[Make the hair stand up on your arm, teach you how to dance inside the funny farm. Not alone, I'll be there. Tell me when you wanna go... (Red Hot Chili Peppers)]
Confesso que pouco me importa que seja hoje uma noite sabatina. A vida boêmia já não traz os mesmos atrativos de outrora. Você já não está mais lá para sentar-se na cadeira à minha frente. Esqueço da diversão que poderia vir. Acabo por ficar em casa e inebriar-me em algumas conjecturas e outros tantos pensamentos afins. Acabo por esquecer-me de muita coisa. Inclusive uma de que não gostaria nem um mínimo que fosse de esquecer... Seu rosto. Não desejo esquecer em hipótese alguma aquele rosto que esqueci de beijar quando lhe vi pela última vez. Aquele mesmo rosto que esboçou um sorriso e disse um “até breve” com ar de “um dia nos veremos”, aquele mesmo rosto agora apaga-se gradualmente de minhas memórias.
Ao entardecer desse monótono sábado, percebi que não me recordava da cor de seus olhos. Interroguei-me por um breve instante até que a impaciência, um dos meus variados defeitos, fez com que a busca se tornasse mais profunda. E, aprofundando-se, quis arrancar a pele de meus braços. Tal foi o desespero que me abateu naquele instante. Eu não conseguia recordar-me de seus olhos, de sua boca, nem um mísero detalhe que fosse. A imagem de seu rosto tornara-se um borrão indecifrável que nem o mais antigo dos moradores da Casa Verde arriscaria ali achar uma figura qualquer.
Redobrei os esforços, recuperei as esperanças. Em um cantinho, lá no fundo de uma mente aturdida com o acontecido, encontrei. Pequenos trechos. Um poema que certa vez lhe escrevi. Sem um final ainda decidido, nem ao menos um começo eternizado. Outro fato que me percorreu a vaga lembrança de seu nome foi um rio. Um rio que nascia de suas mãos quando estas acariciaram minha face. Dessa nascente jorrou intermitente inspiração que me levou dias e mais dias frente aos escritos. Decifrando sentimentos que não se sabe de onde surgiam. Mas surgiam e jorravam.
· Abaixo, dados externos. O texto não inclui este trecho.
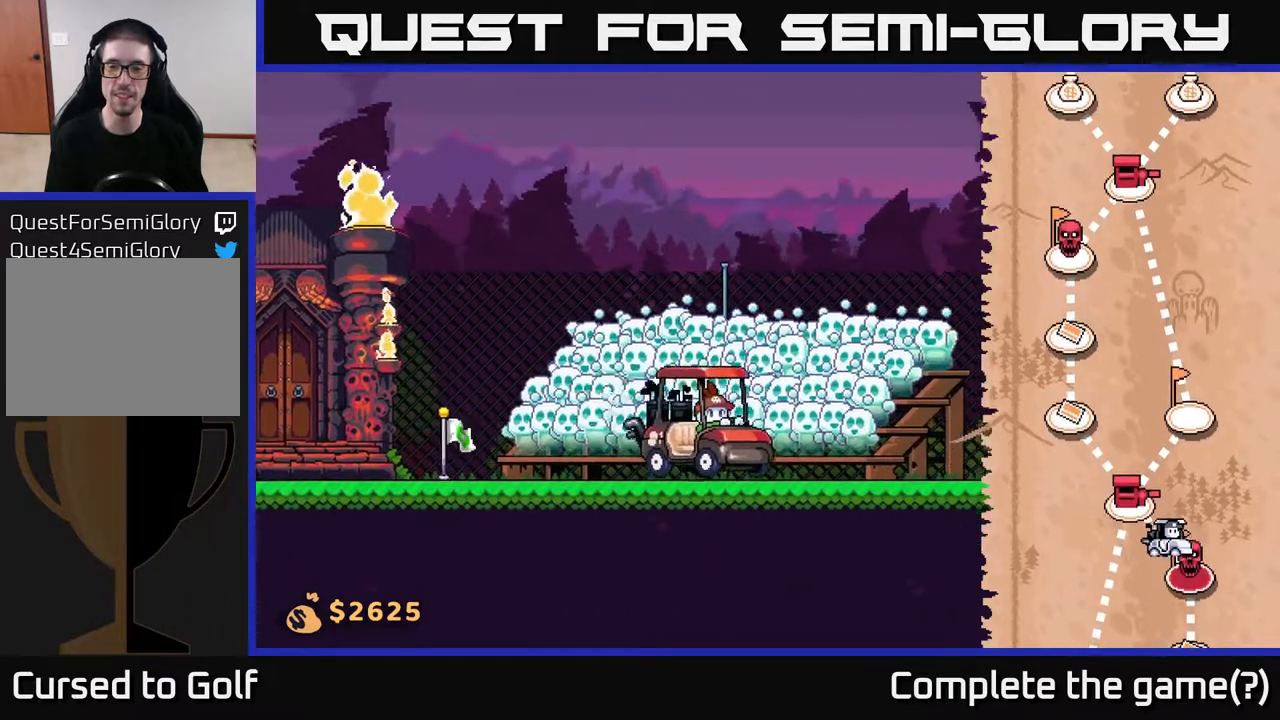
{"buttons": [], "left_stick": "right", "right_stick": "center", "events": [[450, "left_stick", "right"]]}
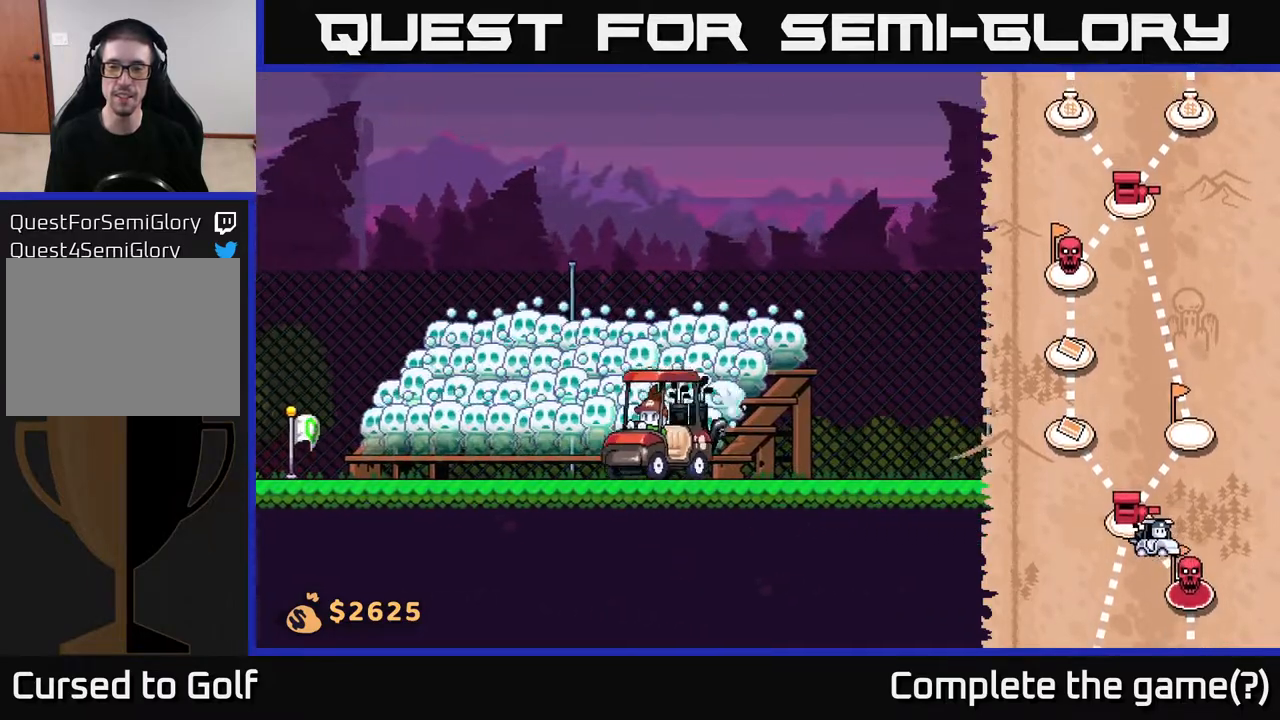
{"buttons": [], "left_stick": "left", "right_stick": "center", "events": [[117, "left_stick", "center"], [183, "left_stick", "left"]]}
O que não sei dizer ao certo é onde anda a tal nascente. O rio continua a acertar-me com a violência das maiores já vistas. Os sentimentos atenuaram-se ou até extinguiram-se. Os escritos continuam a brotar em mim a mesma devoção, talvez arrisque eu dizer que a veneração seja até maior nos atuais dias. Já aquele rosto. Aquele rosto apaga-se. Não porque eu peço, mas porque ele assim roga-me. Talvez, com algum esforço, eu consiga lembrar daquele poema, e quem sabe, refeita essa memória, as outras passem a ressurgir aos poucos. Talvez passem a reconstruir-se lentamente, em um processo inverso ao ocorrido com seu rosto. E, Deus sabe, talvez ele também retorne a seu devido lugar em minhas lembranças.